------ The data ------

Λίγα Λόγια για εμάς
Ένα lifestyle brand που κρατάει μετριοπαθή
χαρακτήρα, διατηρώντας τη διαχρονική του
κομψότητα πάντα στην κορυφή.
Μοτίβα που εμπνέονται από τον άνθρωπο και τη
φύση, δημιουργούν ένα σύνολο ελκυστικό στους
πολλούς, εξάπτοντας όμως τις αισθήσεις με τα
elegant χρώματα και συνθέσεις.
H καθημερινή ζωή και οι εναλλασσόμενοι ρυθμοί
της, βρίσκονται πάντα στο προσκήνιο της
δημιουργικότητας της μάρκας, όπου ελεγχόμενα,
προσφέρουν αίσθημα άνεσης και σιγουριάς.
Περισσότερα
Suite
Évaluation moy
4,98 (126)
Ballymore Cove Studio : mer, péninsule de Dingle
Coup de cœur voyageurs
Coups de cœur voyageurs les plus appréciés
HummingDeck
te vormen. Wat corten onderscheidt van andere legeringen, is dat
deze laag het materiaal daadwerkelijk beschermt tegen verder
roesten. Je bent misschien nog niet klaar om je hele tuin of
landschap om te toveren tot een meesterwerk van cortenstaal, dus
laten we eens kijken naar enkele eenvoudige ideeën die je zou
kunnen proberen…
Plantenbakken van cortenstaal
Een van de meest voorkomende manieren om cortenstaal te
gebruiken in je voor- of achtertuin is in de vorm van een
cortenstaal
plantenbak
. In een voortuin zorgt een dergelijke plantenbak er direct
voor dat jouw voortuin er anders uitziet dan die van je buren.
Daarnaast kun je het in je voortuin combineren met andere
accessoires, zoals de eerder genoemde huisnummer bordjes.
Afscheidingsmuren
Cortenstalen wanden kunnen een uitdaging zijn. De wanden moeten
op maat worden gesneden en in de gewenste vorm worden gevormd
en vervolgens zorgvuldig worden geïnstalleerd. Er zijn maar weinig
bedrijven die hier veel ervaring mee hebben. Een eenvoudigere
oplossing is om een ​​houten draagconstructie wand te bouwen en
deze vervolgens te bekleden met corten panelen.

------

▶ _Assigned task_: Please write out, exactly as they appear, the lines from the one containing "Daarnaast kun je" through the last line of the records above, and nothing more.

▶ _Response below_:
Daarnaast kun je het in je voortuin combineren met andere
accessoires, zoals de eerder genoemde huisnummer bordjes.
Afscheidingsmuren
Cortenstalen wanden kunnen een uitdaging zijn. De wanden moeten
op maat worden gesneden en in de gewenste vorm worden gevormd
en vervolgens zorgvuldig worden geïnstalleerd. Er zijn maar weinig
bedrijven die hier veel ervaring mee hebben. Een eenvoudigere
oplossing is om een ​​houten draagconstructie wand te bouwen en
deze vervolgens te bekleden met corten panelen.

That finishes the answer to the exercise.